Decabling - This is one of the most difficult forms of damage. In video it does not occur, but in film it is there very frequently: the vertical stripes on the screen that can be so distracting. Especially if they also jump back and forth... A 100% solution for all cases unfortunately does not exist. With a lot of patience, and painstaking labour, often a lot of improvement is possible (with a photo editing package like Photoshop, 'content aware fill' is a good option if the cable can be trapped in a tiny selection). Unfortunately the result, despite all the hard work, is sometimes even more difficult to stomach than the original. This remains a worry. All the more reason for wet-gate scanning, which removes a lot of these problems at the source!

Commentary - Certainly documentaries, my genre, can not do without commentary. There are a few requirements, but everything I mention here has nothing to do with improving films - unless comments are re-done. What is needed? A good running text with correct grammar, which, spoken at a normal pace, is exactly adjusted to the images. A good speaking voice. And a speaker who does not stumble over the text. If the text does not suit the speaker, the text needs to change. A quiet space, with absolutely no ambient sounds, for text recording. Proper recording equipment, and the ability to transfer the recording to the computer. Recording directly on to the computer is also possible - there is ample (free) software to do that.

Sound Mix - Mixing music, live sound and commentary together used to be, in analogue times, quite a big job. Nowadays it is a snap to adjust sound levels, make fades, suppress noise, stretch or shrink playing time without changing the pitch - you name it. A must: the free package Audacity, which does all of this remarkably well. To recombine picture and sound, VirtualDub(Mod) and AviSynth are once more top recommendations.

DVD structures - If only a DVD were but a collection of AVI files on a disc. The reality is much more complicated, and exporting movies to DVD structures (possibly including menus) absolutely requires a so-called authoring program. In this case I have not chosen a free solution, but a product that works very comfortably: TMPGenc Authoring Works. It does almost everything I want.

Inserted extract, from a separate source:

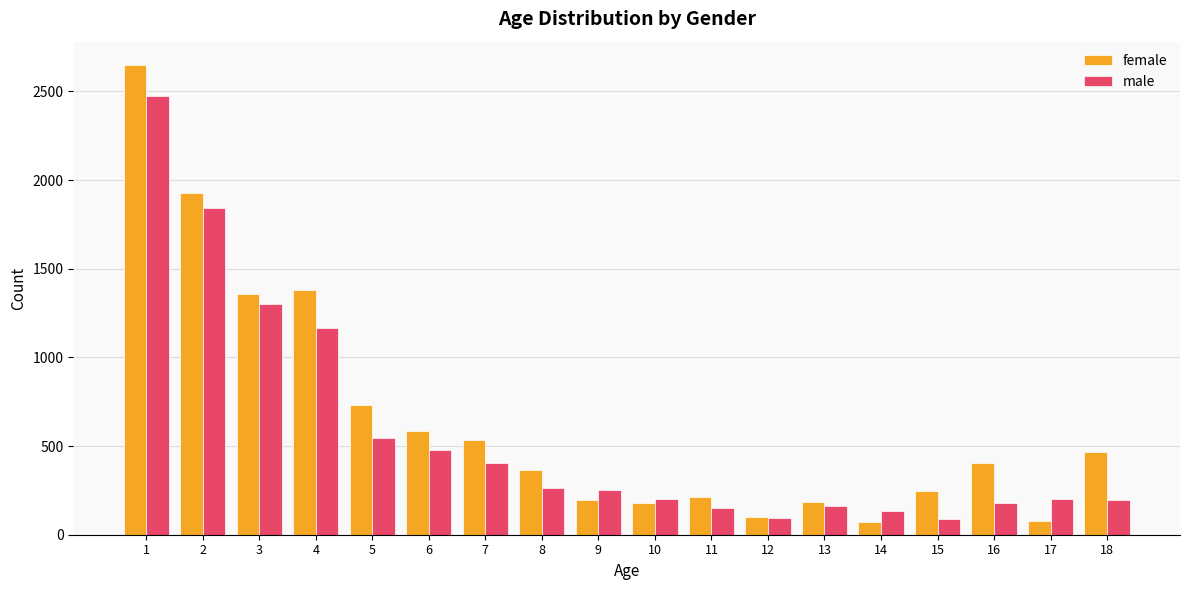

What is the smallest value displayed?

73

DVD multiplication - If the print run of the DVD threatens to be more than roughly a dozen copies, it may already be worth scouring the internet looking for companies that offer a multiplication service. Upwards of some 500 pieces, real pressed DVDs can already be genuinely interesting; for smaller numbers, the DVD-R should be chosen. With cover, 4-page printed booklet, outside label and DVD label, including burning and packaging in cellophane, they need not cost as much as three Euros apiece. At such prices, all the trouble of doing it yourself is really too much, especially if, when done by a serious firm, it looks much more professional as well!

Finally, there are a few important warnings to give out. It is important to find the optimal sequence of all the steps that are taken. A wrong order can greatly affect the quality of the final film. And it is also very important that as many steps as possible are executed in combination, at one time. Each time a jpg-file is written, there will be a (substantial) loss of quality. And each time a video clip is processed by an encoder, the same thing occurs. So that should be minimised, or alternatively, lossless formats could be used (tiff instead of jpg, and uncompressed video). A few extra hard disks will come in handy!